А два месяца спустя, после того как Эрик стал вести счёт дням, делая зарубку на стене каждый раз, как просыпался… Хотя спал он, бывало, по два раза на дню, как он сам думал, а иногда ни разу. Тут по двум причинам: Тварь могла без устали орать и смеяться, или люди, жившие по обе стороны коридора, разом, видимо, сходили с ума и все начинали покидать свои убежища. В такие дни крики и мольбы могли длиться сутками. Кстати говоря, такие дни были единственным временем, когда Эрик с бледнолицей соседкой мысленно заключали перемирие и могли часами напролёт стоять друг напротив друга и наблюдать, словно пялясь в телевизор, за бегающими туда-сюда людьми, ни разу не оскорбив и не плюнув в чужую сторону. Но когда гам стихал, их вражда каждый раз вспыхивала вновь…

Таким образом, точность Эрика могла здорово отклоняться от действительности, но вот в этот день, когда Эрик, как обычно, кормил своего питомца, он случайно отвлёкся на шум из «убежища» соседки. Шум был похож на то, что её жертва дала ей отпор и теперь уже её ужин избивал её и хотел сожрать её сам.

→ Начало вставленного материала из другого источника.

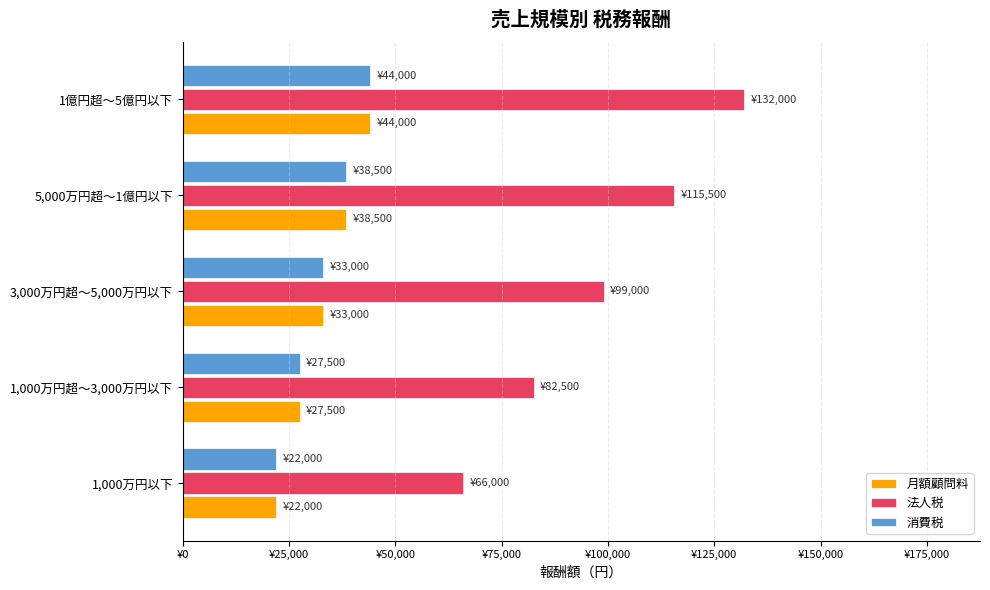

What are all the series names shown in the legend?

月額顧問料, 法人税, 消費税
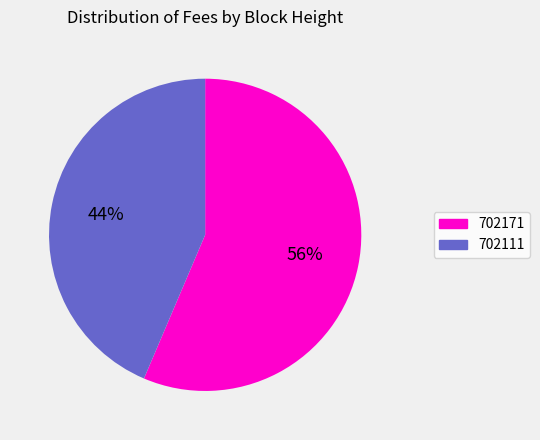

To the nearest percent, what portion does 702171 represent?

56%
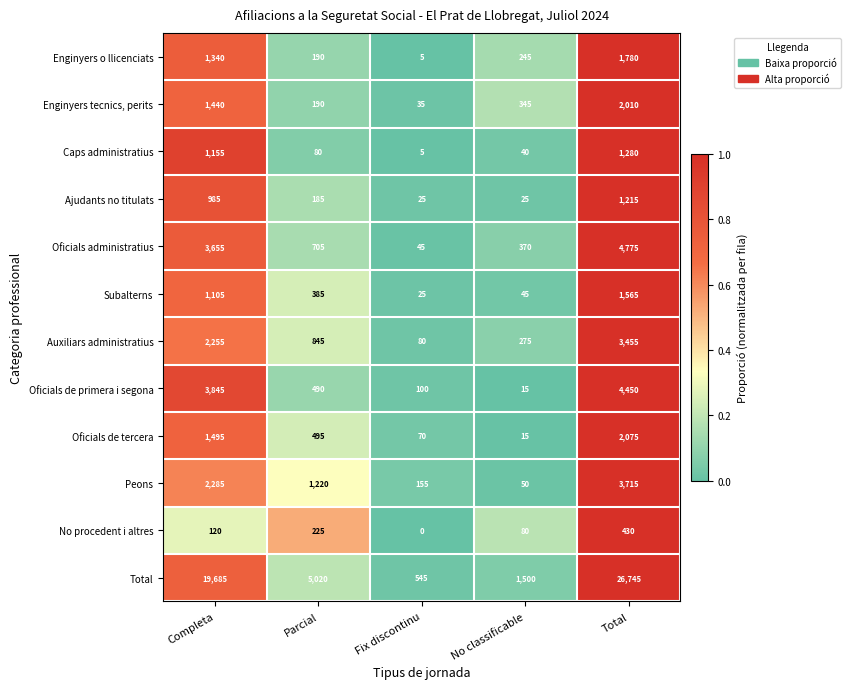

At how many categories does at least one series exceed 3638?

3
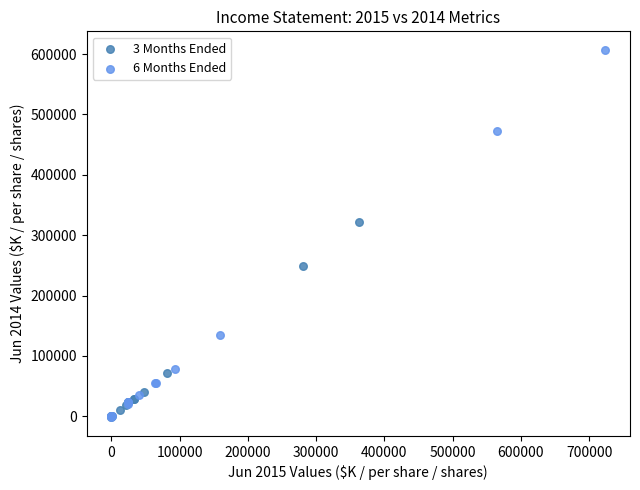

Which series has the largest Y range (max minus min)?

6 Months Ended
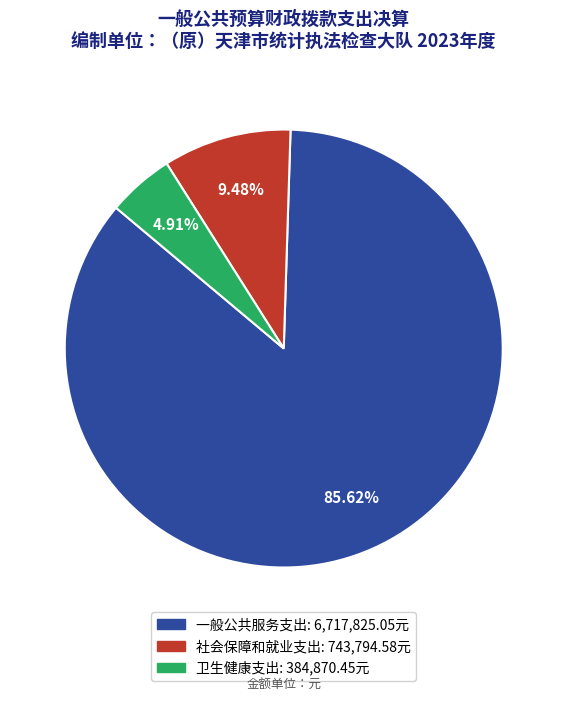

What is the ratio of the value at 社会保障和就业支出 to the value at 卫生健康支出?

1.9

– О, да, пожалуйста, Боже. Сделай так, чтобы она сдохла! – подумал он про себя, крепко зажмурив глаза, забыв о руке с мясом за решёткой и псине.

И в следующий миг у него внутри словно что-то оборвалось, когда он на своей руке почувствовал холодный, скользкий язык животного.

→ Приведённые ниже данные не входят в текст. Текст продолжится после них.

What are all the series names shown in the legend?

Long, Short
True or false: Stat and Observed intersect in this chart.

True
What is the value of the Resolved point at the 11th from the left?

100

Эрик открыл глаза и увидел перед собой довольную морду псины, стоявшей на задних лапах. Увидев, что Эрик смотрит на неё, она ещё раз лизнула его руку, но мясо без разрешения не взяла.

Эрик аккуратно положил кусок ей в пасть и погладил её за ушком, а у самого навернулись слёзы на глаза.

– Боже, спасибо, я наконец свободен. И теперь я смогу идти домой к своей красотке, – сказал он с такой уверенностью в сердце, словно ему только что дали настоящий документ с подписью и печатью об амнистии.


                              Остров


Не зная, зачем и почему, но Эрик переоделся в те лохмотья, которые всё это время служили ему матрасом. Это, как оказалось, были чёрные штаны с дырами и потёртостями до колен. Бесформенная серая рубашка, что была ему на размер больше, и чёрный пиджак с протёртыми манжетами. Но в целом оказалось совсем неплохо, по крайней мере гораздо теплее, чем в его ещё домашней майке и спортивках, которые уже давным-давно поиздержались и потеряли свой первоначальный цвет.